The records:
+---+

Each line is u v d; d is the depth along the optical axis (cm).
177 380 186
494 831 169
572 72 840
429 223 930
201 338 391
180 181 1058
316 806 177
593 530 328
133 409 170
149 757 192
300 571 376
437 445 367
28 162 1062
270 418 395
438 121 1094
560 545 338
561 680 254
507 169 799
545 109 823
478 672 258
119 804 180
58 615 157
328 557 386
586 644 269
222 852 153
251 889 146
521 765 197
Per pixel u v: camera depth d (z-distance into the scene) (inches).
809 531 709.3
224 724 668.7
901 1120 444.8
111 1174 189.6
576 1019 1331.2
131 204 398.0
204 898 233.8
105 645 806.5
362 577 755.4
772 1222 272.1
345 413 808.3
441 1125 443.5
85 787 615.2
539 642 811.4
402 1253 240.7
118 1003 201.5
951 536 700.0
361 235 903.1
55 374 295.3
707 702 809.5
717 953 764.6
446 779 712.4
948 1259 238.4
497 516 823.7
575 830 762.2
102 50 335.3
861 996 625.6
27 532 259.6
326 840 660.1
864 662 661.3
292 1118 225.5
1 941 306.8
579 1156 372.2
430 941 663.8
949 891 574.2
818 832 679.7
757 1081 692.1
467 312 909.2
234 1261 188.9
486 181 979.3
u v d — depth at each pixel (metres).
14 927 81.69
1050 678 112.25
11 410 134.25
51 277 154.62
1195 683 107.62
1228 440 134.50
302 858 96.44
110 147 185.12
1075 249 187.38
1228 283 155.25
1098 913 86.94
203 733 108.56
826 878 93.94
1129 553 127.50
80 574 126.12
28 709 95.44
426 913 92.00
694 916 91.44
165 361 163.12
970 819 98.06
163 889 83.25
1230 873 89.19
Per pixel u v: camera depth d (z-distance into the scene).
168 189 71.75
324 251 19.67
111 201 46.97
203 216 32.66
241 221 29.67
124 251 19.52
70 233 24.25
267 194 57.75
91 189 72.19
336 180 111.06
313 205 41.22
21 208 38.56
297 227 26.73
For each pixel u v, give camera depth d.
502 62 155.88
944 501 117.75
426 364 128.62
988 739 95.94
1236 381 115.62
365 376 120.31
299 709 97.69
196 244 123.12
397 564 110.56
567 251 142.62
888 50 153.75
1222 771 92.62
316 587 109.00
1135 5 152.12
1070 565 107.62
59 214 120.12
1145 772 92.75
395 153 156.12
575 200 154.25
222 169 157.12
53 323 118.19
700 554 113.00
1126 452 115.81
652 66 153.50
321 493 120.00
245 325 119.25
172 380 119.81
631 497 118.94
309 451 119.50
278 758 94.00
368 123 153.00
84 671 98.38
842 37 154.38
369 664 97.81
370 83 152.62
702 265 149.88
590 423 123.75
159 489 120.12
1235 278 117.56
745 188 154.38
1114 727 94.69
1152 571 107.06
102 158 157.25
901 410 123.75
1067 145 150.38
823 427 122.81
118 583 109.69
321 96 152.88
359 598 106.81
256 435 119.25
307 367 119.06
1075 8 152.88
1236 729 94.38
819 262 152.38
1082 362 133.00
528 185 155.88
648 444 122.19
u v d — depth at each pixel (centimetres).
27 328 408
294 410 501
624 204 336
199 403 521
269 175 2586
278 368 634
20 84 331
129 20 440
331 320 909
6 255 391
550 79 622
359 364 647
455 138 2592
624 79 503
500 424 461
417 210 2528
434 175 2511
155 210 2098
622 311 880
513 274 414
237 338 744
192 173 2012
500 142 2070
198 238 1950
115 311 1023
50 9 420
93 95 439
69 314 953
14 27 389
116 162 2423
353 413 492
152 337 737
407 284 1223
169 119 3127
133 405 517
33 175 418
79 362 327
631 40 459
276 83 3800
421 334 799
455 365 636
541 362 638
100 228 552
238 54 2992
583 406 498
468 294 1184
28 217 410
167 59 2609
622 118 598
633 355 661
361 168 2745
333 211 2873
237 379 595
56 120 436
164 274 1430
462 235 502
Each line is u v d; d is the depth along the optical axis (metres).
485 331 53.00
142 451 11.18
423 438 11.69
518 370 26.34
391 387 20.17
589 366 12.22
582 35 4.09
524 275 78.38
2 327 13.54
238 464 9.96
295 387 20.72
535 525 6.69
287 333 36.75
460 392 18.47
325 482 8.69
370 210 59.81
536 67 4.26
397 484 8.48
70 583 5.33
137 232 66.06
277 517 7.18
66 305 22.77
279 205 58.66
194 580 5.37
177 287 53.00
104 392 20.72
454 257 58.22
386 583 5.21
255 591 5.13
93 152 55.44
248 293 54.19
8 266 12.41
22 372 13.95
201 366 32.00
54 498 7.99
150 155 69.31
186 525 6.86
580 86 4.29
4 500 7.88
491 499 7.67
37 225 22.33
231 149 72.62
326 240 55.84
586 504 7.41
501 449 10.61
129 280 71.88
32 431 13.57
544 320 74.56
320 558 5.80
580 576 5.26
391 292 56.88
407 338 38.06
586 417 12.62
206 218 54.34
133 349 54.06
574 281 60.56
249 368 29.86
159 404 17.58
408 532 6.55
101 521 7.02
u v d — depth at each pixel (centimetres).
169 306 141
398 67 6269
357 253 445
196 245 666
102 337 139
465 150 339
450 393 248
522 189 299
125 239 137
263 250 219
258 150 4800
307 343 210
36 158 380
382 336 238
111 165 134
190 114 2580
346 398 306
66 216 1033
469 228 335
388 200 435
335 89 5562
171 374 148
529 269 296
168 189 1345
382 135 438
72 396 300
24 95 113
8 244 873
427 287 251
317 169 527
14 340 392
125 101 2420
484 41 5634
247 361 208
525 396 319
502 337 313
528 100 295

+---+

What needs to be done:
In the listing above, find the line with "the scene) (inches)." and the line with "590 423 123.75"; set down exactly those two lines and every line between them, nothing more.

Solved problem:
Per pixel u v: camera depth d (z-distance into the scene) (inches).
809 531 709.3
224 724 668.7
901 1120 444.8
111 1174 189.6
576 1019 1331.2
131 204 398.0
204 898 233.8
105 645 806.5
362 577 755.4
772 1222 272.1
345 413 808.3
441 1125 443.5
85 787 615.2
539 642 811.4
402 1253 240.7
118 1003 201.5
951 536 700.0
361 235 903.1
55 374 295.3
707 702 809.5
717 953 764.6
446 779 712.4
948 1259 238.4
497 516 823.7
575 830 762.2
102 50 335.3
861 996 625.6
27 532 259.6
326 840 660.1
864 662 661.3
292 1118 225.5
1 941 306.8
579 1156 372.2
430 941 663.8
949 891 574.2
818 832 679.7
757 1081 692.1
467 312 909.2
234 1261 188.9
486 181 979.3
u v d — depth at each pixel (metres).
14 927 81.69
1050 678 112.25
11 410 134.25
51 277 154.62
1195 683 107.62
1228 440 134.50
302 858 96.44
110 147 185.12
1075 249 187.38
1228 283 155.25
1098 913 86.94
203 733 108.56
826 878 93.94
1129 553 127.50
80 574 126.12
28 709 95.44
426 913 92.00
694 916 91.44
165 361 163.12
970 819 98.06
163 889 83.25
1230 873 89.19
Per pixel u v: camera depth d (z-distance into the scene).
168 189 71.75
324 251 19.67
111 201 46.97
203 216 32.66
241 221 29.67
124 251 19.52
70 233 24.25
267 194 57.75
91 189 72.19
336 180 111.06
313 205 41.22
21 208 38.56
297 227 26.73
For each pixel u v, give camera depth d.
502 62 155.88
944 501 117.75
426 364 128.62
988 739 95.94
1236 381 115.62
365 376 120.31
299 709 97.69
196 244 123.12
397 564 110.56
567 251 142.62
888 50 153.75
1222 771 92.62
316 587 109.00
1135 5 152.12
1070 565 107.62
59 214 120.12
1145 772 92.75
395 153 156.12
575 200 154.25
222 169 157.12
53 323 118.19
700 554 113.00
1126 452 115.81
652 66 153.50
321 493 120.00
245 325 119.25
172 380 119.81
631 497 118.94
309 451 119.50
278 758 94.00
368 123 153.00
84 671 98.38
842 37 154.38
369 664 97.81
370 83 152.62
702 265 149.88
590 423 123.75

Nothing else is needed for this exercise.